__Document passage__.
########################################

It took a few weeks, but I eventually got the hang of it. I could glide along a sidewalk like my older sister Madeline and her friends, often sporting a huge scab on one knee or the other. It was freeing, this newfound ability to cover ground with so little effort. It wasn’t on a par with a bicycle, but a close second. That world was different from today's world. If you looked around a
residential neighborhood in Binghamton, or any small town in America, you’d see kids everywhere: gliding by on skates, playing in school yards, whizzing along on bicycles with baseball cards flapping in the spokes, bouncing on pogo sticks, walking on stilts, tossing baseballs and footballs back and forth. Kids, kids, kids! Outside! Moving! Unsupervised!

And, when we were inside, it wasn’t in front of a TV. Our sloth time came when we lay down on the living room rug in front of the radio, listening to Suspense or Captain Midnight. More often than not though, we were in our bedroom or down in the basement when we couldn’t go outside. A basement that bears no resemblance to the finished rec rooms and man caves of today. There was room to skate in mine, as long as I avoided my mother’s ringer washer and the wet clothes hanging from a line strung along the ceiling. It was a good place to “hang out” on a rainy day. It didn’t matter to us what we did, skate, play games, read comic books, as long as we were out from under the thumb of adults. Kids and adults resided in separate worlds back then and both camps liked it that way.

Ball-bearing roller skates expanded our arena. They took us out of the neighborhood to other parts of the city. Most often, mine took me downtown. I lived on a hill, the third house from the top of Chadwick Road on the south side so I had to walk down to Vestal Ave before I put on my skates. And, like all kids, I skated without a helmet, elbow or kneepads. My route downtown took me through the fifth ward shopping district, past Armand Emma’s Drug Store, which was kitty corner from the Grand Theater where Hop-a-long Cassidy and Roy Rogers graced the silver screen most Saturday afternoons. Past the Baby Bear Market, the Busy Bee 5 & 10 cent store and the Fire Station #5 (now the Number 5 Restaurant). Kids from Longfellow and Lincoln Elementary Schools went there on field trips, and once a year, we lined up in front of an open bay with our dogs to get a free rabies shot. (The dogs, not us) I left the south side, crossing the Washington Street Bridge, which carried cars across the river back then, past the statue of a soldier standing on one leg holding a rifle in the middle of Memorial Circle and on to the center of town.

########################################

(Dataset entries)
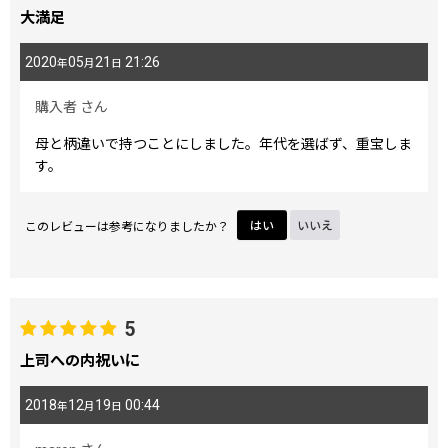
大満足
2020
05
21
21:26
年
月
日
購入者
さん
母と柄違いで持つことにしました。年代を選ばず、重宝しま
す。
このレビューは参考になりましたか？
はい
いいえ
5
上司への内祝いに
2018
12
19
00:44
年
月
日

########################################

__Assignment__. Extend the roller-skating memoir past its final sentence. The listing isn't needed for this work.

__Exercise response__.
Planter’s Peanuts on Court Street was my first stop, for a free sample from a guy in a giant peanut costume, then on to McLain’s Department store for a ride on the demonstration saddle in the equestrian department and finally to the soda fountain at Woolworth’s or Kresge’s. Kids had freedom in those days. How different it is now. My friend Woody (Walls) and I took it a little too far one Sunday afternoon when we were about five years old; we decided to walk to State Park. We made it across town to Clinton Street before deciding we’d gone far enough. Our parents never knew we left the neighborhood. If a kid did that today his parents would be charged with child neglect. Even dogs had freedom in those days. My dog, Topper, so named because he was the first of seven puppies to climb the basement stairs, accompanied me wherever I went, even downtown. He patiently waited for me on the sidewalk outside a store or movie theater, while I was inside enjoying a special double feature: two cowboy movies and ten cartoons.


I eventually outgrew the roller skates. They weren’t macho enough. I took them apart and nailed them to a couple of boards to make a hot rod. If you couldn’t afford a set of wheels it was another way to get you racing down the steep south side hills. Sometimes making it to the bottom with the vehicle still intact. It was a male right of passage in the 1950’s. I’d love to strap on a pair of those skates today, but I’m sure I’d be airborne all over again. And, this time I might really end up dead.